## Data to process

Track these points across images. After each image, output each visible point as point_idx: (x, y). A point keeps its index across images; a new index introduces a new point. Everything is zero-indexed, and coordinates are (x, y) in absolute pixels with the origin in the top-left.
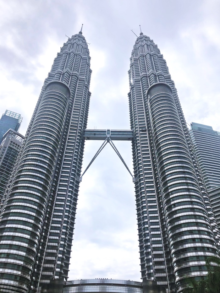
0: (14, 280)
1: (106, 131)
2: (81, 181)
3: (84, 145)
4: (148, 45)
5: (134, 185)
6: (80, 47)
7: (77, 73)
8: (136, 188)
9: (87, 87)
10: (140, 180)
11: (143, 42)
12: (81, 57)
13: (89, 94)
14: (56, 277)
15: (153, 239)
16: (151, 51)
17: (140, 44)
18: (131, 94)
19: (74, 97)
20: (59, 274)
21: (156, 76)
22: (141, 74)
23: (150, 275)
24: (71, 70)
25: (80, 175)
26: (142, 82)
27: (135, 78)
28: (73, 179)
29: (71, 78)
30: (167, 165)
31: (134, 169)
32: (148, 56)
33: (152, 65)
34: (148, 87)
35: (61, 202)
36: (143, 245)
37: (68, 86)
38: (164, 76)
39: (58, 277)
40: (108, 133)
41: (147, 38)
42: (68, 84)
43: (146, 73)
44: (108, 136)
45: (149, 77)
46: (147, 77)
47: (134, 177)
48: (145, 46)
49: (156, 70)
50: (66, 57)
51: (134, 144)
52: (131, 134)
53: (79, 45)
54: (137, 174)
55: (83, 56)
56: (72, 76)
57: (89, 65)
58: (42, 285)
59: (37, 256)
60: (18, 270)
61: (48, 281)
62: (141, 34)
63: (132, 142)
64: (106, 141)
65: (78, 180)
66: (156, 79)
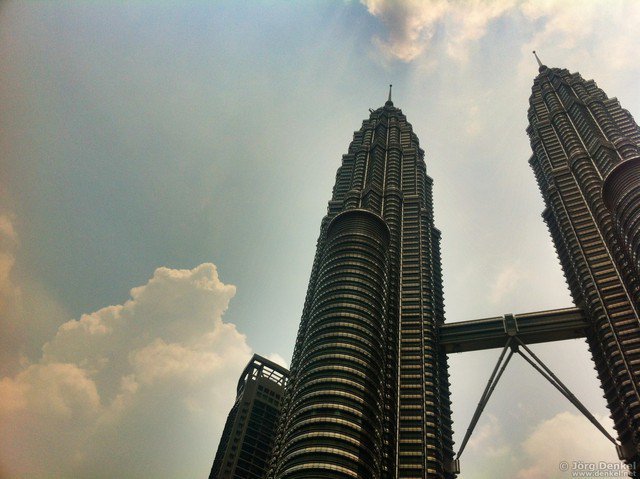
1: (501, 322)
2: (459, 473)
3: (445, 367)
6: (395, 131)
7: (397, 189)
9: (427, 218)
11: (553, 84)
12: (401, 152)
13: (436, 235)
16: (580, 96)
17: (545, 88)
18: (552, 214)
19: (399, 245)
21: (615, 151)
22: (569, 155)
24: (382, 185)
26: (577, 176)
27: (553, 170)
29: (385, 203)
31: (614, 416)
32: (577, 110)
37: (381, 217)
40: (511, 326)
41: (561, 73)
42: (379, 212)
43: (583, 149)
44: (512, 333)
45: (594, 156)
46: (588, 159)
47: (619, 443)
48: (563, 90)
49: (609, 137)
50: (365, 160)
51: (598, 343)
52: (578, 317)
54: (629, 433)
55: (405, 150)
56: (386, 197)
57: (422, 167)
62: (543, 68)
63: (589, 341)
64: (509, 350)
65: (450, 468)
66: (615, 159)
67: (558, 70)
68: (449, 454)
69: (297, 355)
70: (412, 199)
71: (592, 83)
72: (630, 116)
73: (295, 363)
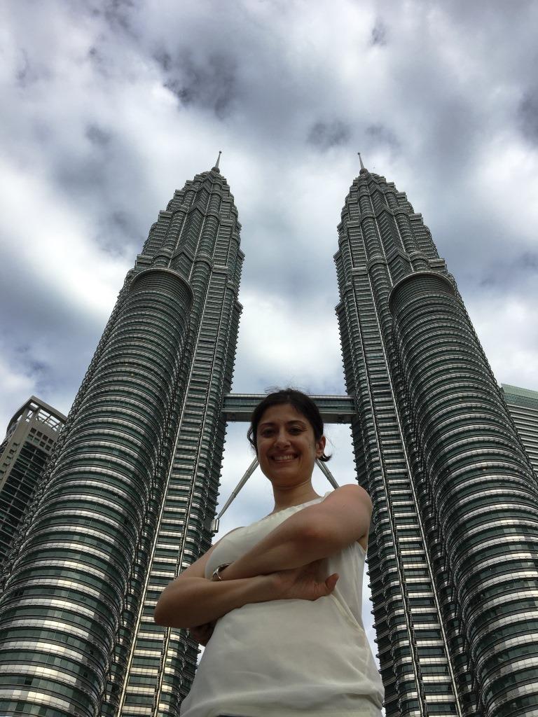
2: (218, 532)
3: (223, 434)
4: (382, 194)
6: (216, 198)
7: (208, 256)
9: (232, 291)
10: (381, 529)
11: (369, 189)
12: (219, 222)
13: (238, 308)
16: (390, 206)
17: (361, 191)
18: (344, 309)
21: (409, 262)
22: (369, 257)
24: (194, 250)
26: (372, 279)
27: (353, 269)
28: (198, 524)
29: (194, 268)
32: (384, 218)
34: (390, 288)
37: (188, 281)
38: (427, 261)
41: (379, 180)
43: (382, 254)
45: (390, 264)
46: (385, 265)
48: (377, 196)
49: (407, 249)
50: (183, 220)
51: (360, 431)
52: (349, 405)
53: (212, 194)
55: (223, 219)
56: (196, 262)
57: (237, 241)
62: (364, 171)
63: (352, 427)
65: (210, 527)
66: (408, 270)
67: (377, 177)
68: (211, 514)
69: (78, 403)
70: (222, 270)
71: (403, 196)
72: (429, 233)
73: (75, 411)
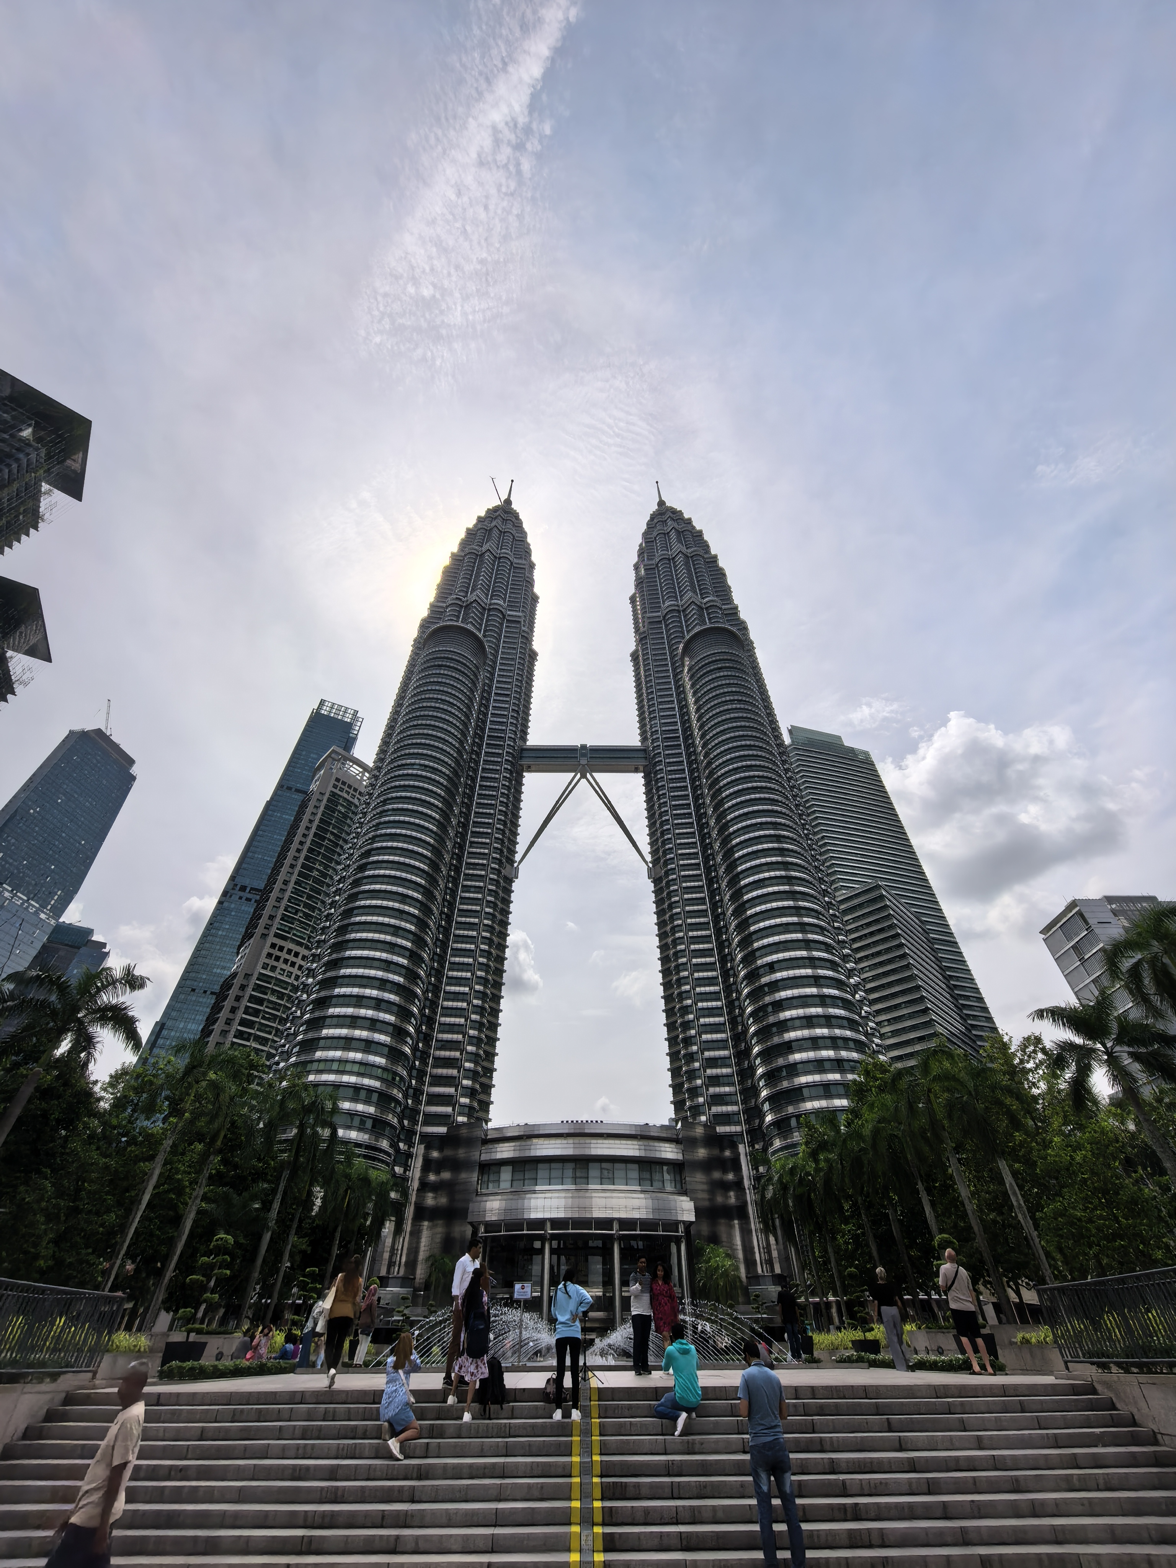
0: (360, 1129)
1: (576, 750)
2: (517, 878)
3: (520, 784)
4: (678, 533)
5: (651, 886)
6: (508, 536)
7: (501, 602)
8: (658, 892)
9: (527, 638)
10: (667, 874)
11: (667, 525)
12: (512, 563)
13: (533, 656)
14: (461, 1119)
15: (705, 1037)
16: (686, 545)
17: (658, 528)
18: (638, 657)
19: (495, 662)
20: (470, 1111)
21: (703, 609)
22: (664, 602)
23: (696, 1110)
24: (487, 595)
25: (514, 862)
26: (666, 626)
27: (648, 615)
28: (499, 872)
29: (488, 616)
30: (737, 834)
31: (652, 844)
32: (680, 559)
33: (692, 583)
34: (683, 638)
35: (468, 930)
36: (678, 1036)
37: (480, 636)
38: (721, 609)
39: (465, 1119)
40: (583, 755)
41: (676, 515)
42: (480, 631)
43: (677, 600)
44: (584, 761)
45: (684, 611)
46: (679, 612)
47: (651, 865)
48: (673, 535)
49: (701, 594)
50: (475, 563)
51: (651, 781)
52: (642, 755)
53: (505, 532)
54: (659, 858)
55: (516, 561)
56: (489, 610)
57: (530, 583)
58: (429, 1141)
59: (413, 1067)
60: (367, 1102)
61: (443, 1130)
62: (661, 503)
63: (644, 777)
64: (579, 776)
65: (510, 874)
66: (703, 622)
67: (675, 511)
68: (511, 861)
69: (380, 755)
70: (516, 616)
71: (700, 534)
72: (724, 576)
73: (378, 762)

## Task details
Put every line of the data above into a JSON list of strings, one string per line. Skip blank lines and leave the pictures out.

## Answer to this problem
[
  "Track these points across images. After each image, output each visible point as point_idx: (x, y). A point keeps its index across images; a new index introduces a new point. Everything is zero-indexed, and coordinates are (x, y) in absolute pixels with the origin in the top-left.",
  "0: (14, 280)",
  "1: (106, 131)",
  "2: (81, 181)",
  "3: (84, 145)",
  "4: (148, 45)",
  "5: (134, 185)",
  "6: (80, 47)",
  "7: (77, 73)",
  "8: (136, 188)",
  "9: (87, 87)",
  "10: (140, 180)",
  "11: (143, 42)",
  "12: (81, 57)",
  "13: (89, 94)",
  "14: (56, 277)",
  "15: (153, 239)",
  "16: (151, 51)",
  "17: (140, 44)",
  "18: (131, 94)",
  "19: (74, 97)",
  "20: (59, 274)",
  "21: (156, 76)",
  "22: (141, 74)",
  "23: (150, 275)",
  "24: (71, 70)",
  "25: (80, 175)",
  "26: (142, 82)",
  "27: (135, 78)",
  "28: (73, 179)",
  "29: (71, 78)",
  "30: (167, 165)",
  "31: (134, 169)",
  "32: (148, 56)",
  "33: (152, 65)",
  "34: (148, 87)",
  "35: (61, 202)",
  "36: (143, 245)",
  "37: (68, 86)",
  "38: (164, 76)",
  "39: (58, 277)",
  "40: (108, 133)",
  "41: (147, 38)",
  "42: (68, 84)",
  "43: (146, 73)",
  "44: (108, 136)",
  "45: (149, 77)",
  "46: (147, 77)",
  "47: (134, 177)",
  "48: (145, 46)",
  "49: (156, 70)",
  "50: (66, 57)",
  "51: (134, 144)",
  "52: (131, 134)",
  "53: (79, 45)",
  "54: (137, 174)",
  "55: (83, 56)",
  "56: (72, 76)",
  "57: (89, 65)",
  "58: (42, 285)",
  "59: (37, 256)",
  "60: (18, 270)",
  "61: (48, 281)",
  "62: (141, 34)",
  "63: (132, 142)",
  "64: (106, 141)",
  "65: (78, 180)",
  "66: (156, 79)",
  "1: (501, 322)",
  "2: (459, 473)",
  "3: (445, 367)",
  "6: (395, 131)",
  "7: (397, 189)",
  "9: (427, 218)",
  "11: (553, 84)",
  "12: (401, 152)",
  "13: (436, 235)",
  "16: (580, 96)",
  "17: (545, 88)",
  "18: (552, 214)",
  "19: (399, 245)",
  "21: (615, 151)",
  "22: (569, 155)",
  "24: (382, 185)",
  "26: (577, 176)",
  "27: (553, 170)",
  "29: (385, 203)",
  "31: (614, 416)",
  "32: (577, 110)",
  "37: (381, 217)",
  "40: (511, 326)",
  "41: (561, 73)",
  "42: (379, 212)",
  "43: (583, 149)",
  "44: (512, 333)",
  "45: (594, 156)",
  "46: (588, 159)",
  "47: (619, 443)",
  "48: (563, 90)",
  "49: (609, 137)",
  "50: (365, 160)",
  "51: (598, 343)",
  "52: (578, 317)",
  "54: (629, 433)",
  "55: (405, 150)",
  "56: (386, 197)",
  "57: (422, 167)",
  "62: (543, 68)",
  "63: (589, 341)",
  "64: (509, 350)",
  "65: (450, 468)",
  "66: (615, 159)",
  "67: (558, 70)",
  "68: (449, 454)",
  "69: (297, 355)",
  "70: (412, 199)",
  "71: (592, 83)",
  "72: (630, 116)",
  "73: (295, 363)",
  "2: (218, 532)",
  "3: (223, 434)",
  "4: (382, 194)",
  "6: (216, 198)",
  "7: (208, 256)",
  "9: (232, 291)",
  "10: (381, 529)",
  "11: (369, 189)",
  "12: (219, 222)",
  "13: (238, 308)",
  "16: (390, 206)",
  "17: (361, 191)",
  "18: (344, 309)",
  "21: (409, 262)",
  "22: (369, 257)",
  "24: (194, 250)",
  "26: (372, 279)",
  "27: (353, 269)",
  "28: (198, 524)",
  "29: (194, 268)",
  "32: (384, 218)",
  "34: (390, 288)",
  "37: (188, 281)",
  "38: (427, 261)",
  "41: (379, 180)",
  "43: (382, 254)",
  "45: (390, 264)",
  "46: (385, 265)",
  "48: (377, 196)",
  "49: (407, 249)",
  "50: (183, 220)",
  "51: (360, 431)",
  "52: (349, 405)",
  "53: (212, 194)",
  "55: (223, 219)",
  "56: (196, 262)",
  "57: (237, 241)",
  "62: (364, 171)",
  "63: (352, 427)",
  "65: (210, 527)",
  "66: (408, 270)",
  "67: (377, 177)",
  "68: (211, 514)",
  "69: (78, 403)",
  "70: (222, 270)",
  "71: (403, 196)",
  "72: (429, 233)",
  "73: (75, 411)",
  "0: (360, 1129)",
  "1: (576, 750)",
  "2: (517, 878)",
  "3: (520, 784)",
  "4: (678, 533)",
  "5: (651, 886)",
  "6: (508, 536)",
  "7: (501, 602)",
  "8: (658, 892)",
  "9: (527, 638)",
  "10: (667, 874)",
  "11: (667, 525)",
  "12: (512, 563)",
  "13: (533, 656)",
  "14: (461, 1119)",
  "15: (705, 1037)",
  "16: (686, 545)",
  "17: (658, 528)",
  "18: (638, 657)",
  "19: (495, 662)",
  "20: (470, 1111)",
  "21: (703, 609)",
  "22: (664, 602)",
  "23: (696, 1110)",
  "24: (487, 595)",
  "25: (514, 862)",
  "26: (666, 626)",
  "27: (648, 615)",
  "28: (499, 872)",
  "29: (488, 616)",
  "30: (737, 834)",
  "31: (652, 844)",
  "32: (680, 559)",
  "33: (692, 583)",
  "34: (683, 638)",
  "35: (468, 930)",
  "36: (678, 1036)",
  "37: (480, 636)",
  "38: (721, 609)",
  "39: (465, 1119)",
  "40: (583, 755)",
  "41: (676, 515)",
  "42: (480, 631)",
  "43: (677, 600)",
  "44: (584, 761)",
  "45: (684, 611)",
  "46: (679, 612)",
  "47: (651, 865)",
  "48: (673, 535)",
  "49: (701, 594)",
  "50: (475, 563)",
  "51: (651, 781)",
  "52: (642, 755)",
  "53: (505, 532)",
  "54: (659, 858)",
  "55: (516, 561)",
  "56: (489, 610)",
  "57: (530, 583)",
  "58: (429, 1141)",
  "59: (413, 1067)",
  "60: (367, 1102)",
  "61: (443, 1130)",
  "62: (661, 503)",
  "63: (644, 777)",
  "64: (579, 776)",
  "65: (510, 874)",
  "66: (703, 622)",
  "67: (675, 511)",
  "68: (511, 861)",
  "69: (380, 755)",
  "70: (516, 616)",
  "71: (700, 534)",
  "72: (724, 576)",
  "73: (378, 762)"
]